Mary Ellen Domeier, 50 years of business, volunteering

Staff photo by Clay Schuldt Mary Ellen Domeier continues to stay busy, volunteering her time and expertise.

NEW ULM — Few women in New Ulm have a resume as impressive as Mary Ellen Domeier.

Her career in finance and community organizing began in 1965 working part-time for the New Ulm Area Chamber and over the next five decades, she would become the CEO of Frandsen Bank and later serve as a consultant or board member for dozens of businesses and organizations. To this day, Domeier continues to volunteer her time and expertise to worthy causes.

“I can’t let it go,” she said of her community work. “It’s my fourth kid.”

Mary Ellen Domeier was born and raised in New Ulm. She attended St. Mary’s Grade School and later graduated from Cathedral High School in 1959.

Domeier said while a high school student she dreamed of getting a college degree, move to New York and work for a publishing company as a manuscript reader. However, after high school graduation, her life took a different path. Domeier decided to marry her high school sweetheart, Robert. Together they had three children; Phillip, Anita and Joseph.Though she paused her edu-cation to start a family, Domeier would eventually attend college through the support of her family. Her husband Robert pushed her to pursue a degree in business around the time their children reached school age. She said Robert was always one of her top supporters.

Domeier said her interest in business and finance was piqued after working part-time with the New Ulm Chamber. From 1965 to 1971, she worked as an assistant manager to Hazel Meine. Meine was one of the few women chamber executives in the state and was a role model to Domeier.

“She was an engine that kept the train on the track,” she said of Meine. Through her work at the Chamber, she became interested in the New Ulm business community. In 1971, she took on a position at Frandsen Bank & Trust as executive secretary.

“At that time not a lot of women were moving into the other roles at the bank,” Domeier said.

Domeier accepted this position with the understanding that she would be attending college and if a position opened for which she was qualified, she would be considered.

With the support of the bank, she took part in on-the-job training. She eventually learned all the department roles at the bank.

As for her college classes, Frandsen was willing to cover the cost of any program related to business or finance.

Domeier said when she returned to college it was a time of great change. She said women’s studies and women’s issues were at the forefront.

“In that era, programs were designed to make it easier — not just for women — but for anyone to advance by combining and interfacing your career work with the classroom,” Domeier said. “That was very helpful for me.”

She would, graduate Summa cum Laude from Minnesota State University with a business administration degree in 1985. Three years after graduating, Domeier was named CEO of Frandsen Bank.

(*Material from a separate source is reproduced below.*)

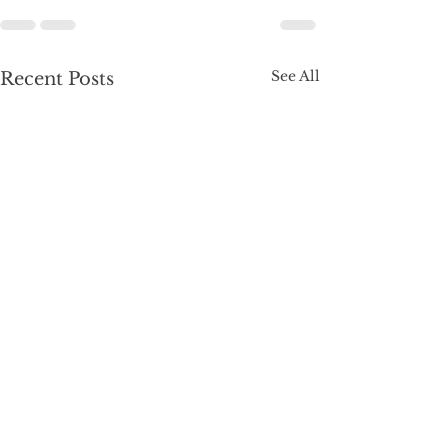
See All
Recent Posts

She would serve as CEO until retiring in 2003. Though she has been retired for over 20 years, Domeier continued to help part-time with other businesses and organizations.It is difficult to find an area of New Ulm life in which Domeier has not had an impact. She remains humble about her work, saying that after 50 years of working, it’s hard not to leave a mark on the community.

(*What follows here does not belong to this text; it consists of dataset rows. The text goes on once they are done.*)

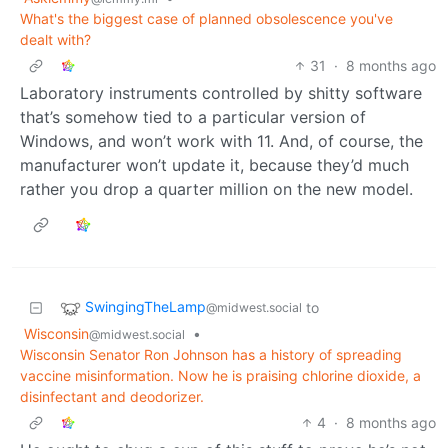
What's the biggest case of planned obsolescence you've
dealt with?
31
·
8 months ago
Laboratory instruments controlled by shitty software
that’s somehow tied to a particular version of
Windows, and won’t work with 11. And, of course, the
manufacturer won’t update it, because they’d much
rather you drop a quarter million on the new model.
SwingingTheLamp
to
@midwest.social
Wisconsin
•
@midwest.social
Wisconsin Senator Ron Johnson has a history of spreading
vaccine misinformation. Now he is praising chlorine dioxide, a
disinfectant and deodorizer.
4
·
8 months ago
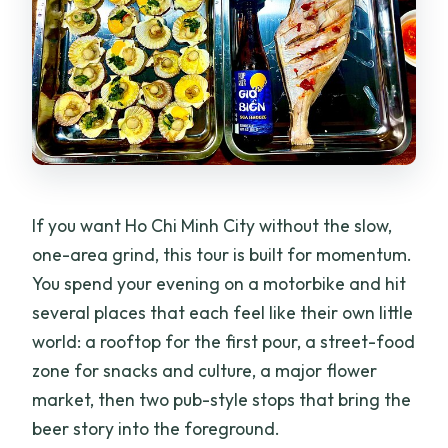
Is this tour private?
What happens if it rains?
What kind of food can I expect?
What are the cancellation terms?
If you want Ho Chi Minh City without the slow,
one-area grind, this tour is built for momentum.
You spend your evening on a motorbike and hit
several places that each feel like their own little
world: a rooftop for the first pour, a street-food
zone for snacks and culture, a major flower
market, then two pub-style stops that bring the
beer story into the foreground.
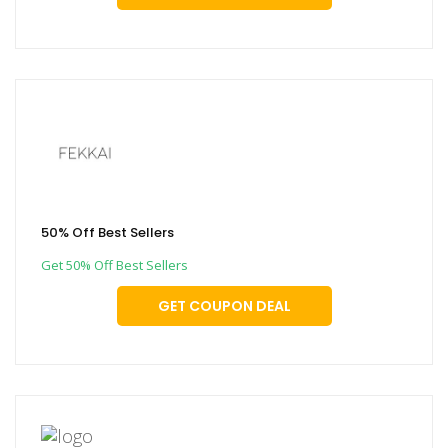
50% Off Best Sellers
Get 50% Off Best Sellers
GET COUPON DEAL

Domeier said in her consulting and volunteer work, her passions are economic development and housing. These causes are important to her.

Today, Domeier is typically connected with the State Street Theater Company (SSTC). She became associated with the theater as a way to promote housing. There was a desire to convert the former middle school classrooms into apartments. The classroom section of the SSTC building was eventually developed into Emerson Union Apartments. The auditorium section of the building was split off into SSTC. Domeier continues to work with the theater and other organizations; such as the New Ulm Diocese and New Ulm Area Foundation.

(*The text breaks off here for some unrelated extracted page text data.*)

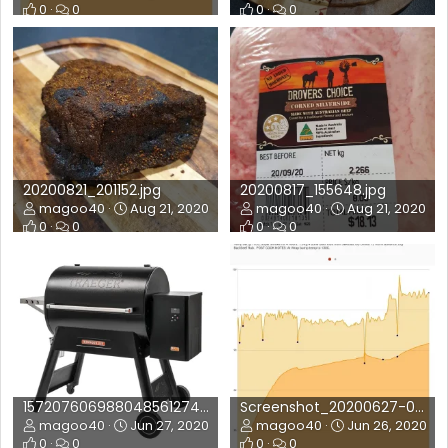
0
0
0
0
20200821_201152.jpg
20200817_155648.jpg
magoo40
Aug 21, 2020
magoo40
Aug 21, 2020
0
0
0
0
15720760698804856127426294243059.png
Screenshot_20200627-082133_FireBoard.jpg
magoo40
Jun 27, 2020
magoo40
Jun 26, 2020
0
0
0
0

Looking over the last 50 years, Domeier is optimistic about the progress made by women.

“Younger women may not think there has been a lot of progress,” she said. “But for someone who has seen progress over 50 years, we’ve come a long way.”

Domeier is still concerned about the gender pay gap. To this day she questions if, as bank president, she was being compensated the same as her male counterparts. She has seen progress on the pay gap on the board and organization she served, but she is uncertain if other companies have achieved pay equity.

Domeier said that pushing for gender equality takes two things: creating awareness and women demonstrating they can do the work. Domeier said she took the approach of doing by example.

“The goal is to do the best you can,” she said. “My mother used to say if it’s worth doing, it is worth doing well.”